第2次大戦後に覇権国としての地位を不動にした米国からの独立とフランスの栄光に固執したシャルル=ドゴール大統領の政治理念や手法は仏保守本流で受け継がれてきた。この「ドゴール主義」は手厚い社会保障にも理解を示した。ニコラ・サルコジ新大統領の親米路線に異を唱える代表的論客が、政権与党「国民運動連合」を今年1月に離党、自身が党首を務める小政党「立ち上がれ!共和国」を率いるニコラ=デュポン=エニャン下院議員(46)だ。
競争を重視する新自由主義的経済政策は根っからのドゴール主義者は「サルコジ氏はドゴール氏の系譜にはない」と断言する。1997年から下院議員を務めている同議員も、フランスの独自外交を主張し、北大西洋条約機構(NATO)や国連からの自立を主張する。
また、各種公共部門における民営化に反対の立場で、新自由主義路線を突き進むサルコジ氏とは立場を異にする。
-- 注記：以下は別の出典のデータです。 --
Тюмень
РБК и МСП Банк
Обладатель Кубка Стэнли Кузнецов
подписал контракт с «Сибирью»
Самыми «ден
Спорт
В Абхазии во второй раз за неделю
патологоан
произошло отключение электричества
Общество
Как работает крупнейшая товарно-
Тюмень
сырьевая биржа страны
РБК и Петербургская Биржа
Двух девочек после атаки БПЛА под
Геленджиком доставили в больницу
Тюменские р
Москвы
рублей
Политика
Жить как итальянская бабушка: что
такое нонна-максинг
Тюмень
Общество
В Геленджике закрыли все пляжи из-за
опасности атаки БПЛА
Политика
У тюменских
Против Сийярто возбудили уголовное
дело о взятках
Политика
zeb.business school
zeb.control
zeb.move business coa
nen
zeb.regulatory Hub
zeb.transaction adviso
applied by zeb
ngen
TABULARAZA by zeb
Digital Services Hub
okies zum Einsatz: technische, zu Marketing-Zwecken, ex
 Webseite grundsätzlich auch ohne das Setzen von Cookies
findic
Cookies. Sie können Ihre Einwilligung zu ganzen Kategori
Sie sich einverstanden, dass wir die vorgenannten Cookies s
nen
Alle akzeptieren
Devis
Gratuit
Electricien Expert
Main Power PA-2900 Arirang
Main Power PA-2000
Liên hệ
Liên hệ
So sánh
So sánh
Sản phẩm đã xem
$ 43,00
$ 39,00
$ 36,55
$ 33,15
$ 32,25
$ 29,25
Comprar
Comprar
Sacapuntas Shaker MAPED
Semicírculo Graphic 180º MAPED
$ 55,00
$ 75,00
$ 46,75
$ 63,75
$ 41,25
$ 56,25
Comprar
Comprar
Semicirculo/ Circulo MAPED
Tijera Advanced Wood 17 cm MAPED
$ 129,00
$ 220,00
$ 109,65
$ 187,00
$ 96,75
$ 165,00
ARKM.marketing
2006年9月12日にパリ市内で行われたフランスガス公社(GDF)民営化に反対する労働者の集会に参加し、「私は『ブラボー』というために来た」「GDFはイデオロギーに関わるものではない。問われているのは、イデオロギーに優先する国有財産だ」と参加者を激励した。
日本でいえば自民党の議員が左派系組合の座り込みを激励するかのような行為だった。同議員は資本主義の行き過ぎを国家が管理すべきという立場で、国の独立を何よりも尊重し、グローバリズムには懐疑的で、もっとも伝統的なドゴール主義者といわれている。
「ドゴール主義の最良の継承者」と評される同議員は著書を複数出版するなど、自身の思想・政治哲学を世に問うてきている。多数派を占めるサルコジ与党に対して、今後、「思想」を武器に独りで立ち向かっていくことだろう。若きドゴール主義者の孤高な挑戦に関心を寄せる者は少なくない。